Was war das Motiv? Es wurde bald ausgeschlossen, daß der Giftmordanschlag auf die Generalstabsoffiziere politische oder geheimdienstliche Hintergründe hatte. Dafür waren die Positionen der betroffenen Offiziere des Generalstabs zu unbedeutend. Auffallend war jedoch, daß alle 12 Offiziere Absolventen des Kriegsschuljahrganges 1905 waren und als Rangbeste teilweise im Hauptmannsrang dem k.u.k.-Generalstab zugeteilt worden waren. Wollte hier einer der Kriegsschulabsolventen, der nicht in den Generalstab übernommen worden war, seine Vormänner beseitigen, um anschließend auf diese makabre Art und Weise aufzurücken, um das Ziel, in das Generalstabskorps zu kommen, doch noch zu erreichen?

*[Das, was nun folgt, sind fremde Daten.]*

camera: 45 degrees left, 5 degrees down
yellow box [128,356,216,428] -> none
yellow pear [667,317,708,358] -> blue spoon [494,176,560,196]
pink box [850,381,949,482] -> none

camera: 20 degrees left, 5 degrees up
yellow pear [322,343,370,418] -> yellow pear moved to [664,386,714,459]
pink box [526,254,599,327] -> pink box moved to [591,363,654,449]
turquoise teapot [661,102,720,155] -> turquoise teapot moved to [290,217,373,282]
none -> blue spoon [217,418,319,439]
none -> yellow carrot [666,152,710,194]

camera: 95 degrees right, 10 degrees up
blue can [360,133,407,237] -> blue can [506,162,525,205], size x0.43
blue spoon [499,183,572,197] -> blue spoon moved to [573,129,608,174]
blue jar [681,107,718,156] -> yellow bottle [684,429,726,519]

Bei den Nachforschungen gingen daher Polizei und Militär sehr behutsam vor. Erst einmal wurde die Fabrik in Wien ermittelt, die die Schachteln hergestellt hat. Es war die Firma „Richter & Rudolf“, die jedoch die Schachteln seit 5 Jahren nicht mehr fertigte. Lagerbestände könnten jedoch noch an Kunden in die Provinz gegangen sein. Die Ermittlungen zu den verwendeten Oblaten führten in Wiener Apotheken und Drogerien vorerst zu keinem Ergebnis. Jedoch wurden die Papiergroßhandlung sowie die Fabrik ermittelt, von denen das Kopierpapier sowie die verwendeten Kuverts stammten.

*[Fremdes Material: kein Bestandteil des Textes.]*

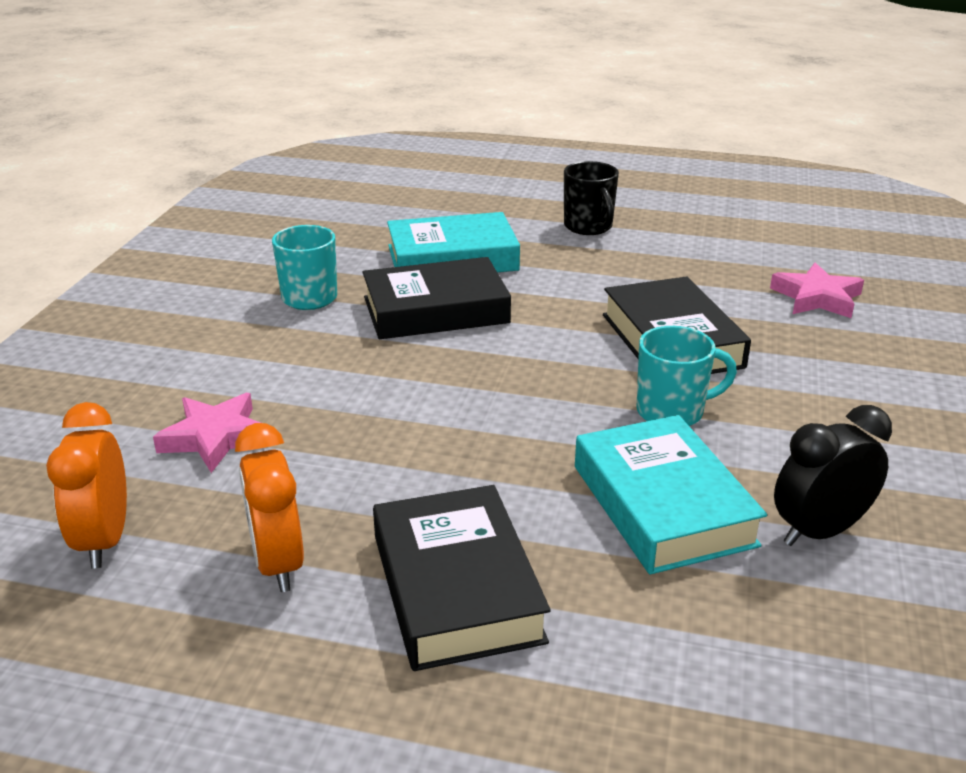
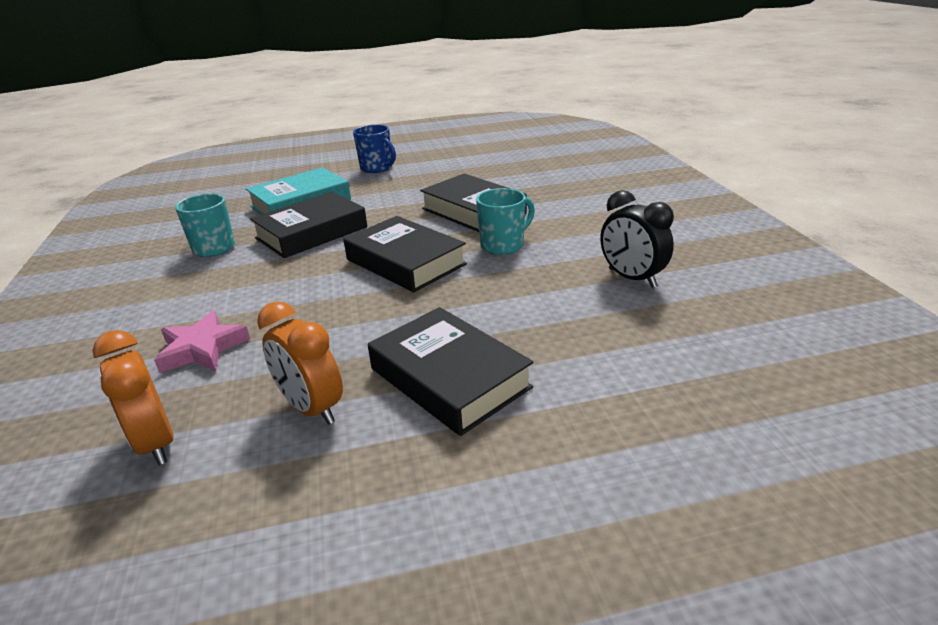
camera: 25 degrees left, 0 degrees up
black mug [564,161,619,235] -> blue mug [353,125,396,173]
turquoise book [575,415,767,574] -> none
pink star [770,262,864,318] -> none
black clock [774,405,892,546] -> black clock turned 75 degrees counterclockwise [600,190,674,288]
none -> black book [343,216,467,292]

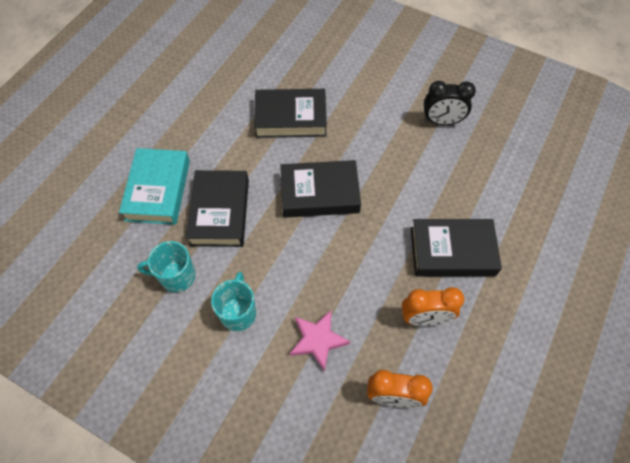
camera: 50 degrees left, 30 degrees up
blue mug [353,125,396,173] -> none
turquoise mug [476,188,535,255] -> turquoise mug moved to [211,272,256,331]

Von den Postbeamten konnte sich erst einmal niemand erinnern, wer dort am 14. November die Sendung aufgegeben hatte. Erst am 22. November glaubte die Postmanipulantin Antonie Posselt, sich an einen ca. 28 Jahre alten blonden Mann erinnern zu können, der in Zivil erschienen war und die Sendungen persönlich beim Postschalter abgegeben hatte. Dies entpuppte sich jedoch bald als falsche Spur. Jedoch wurden im Zuge der Ermittlungen einige verdächtige Offiziere in Zivil gesteckt und zu Fahndungszwecken fotografiert. Es wurde dann jedoch auf die Aussagen von den Postbediensteten Born und Krass festgestellt, daß die fraglichen Sendungen aus einer Briefkastenleerung stammten, die am 14. November um 8 Uhr früh vorgenommen worden war, und daß der Täter zwischen 6 Uhr und 7.30 Uhr die Giftbriefe in einen Briefkasten in der Mittelgasse, Wien VI/2, geworfen haben mußte.Trotz fieberhafter Ermittlungen der Kriminalpolizei konnte keine Personenbeschreibung gewonnen werden. Der geheimnisvolle „Charles Francis“ blieb in Wien vorerst ein Phantom!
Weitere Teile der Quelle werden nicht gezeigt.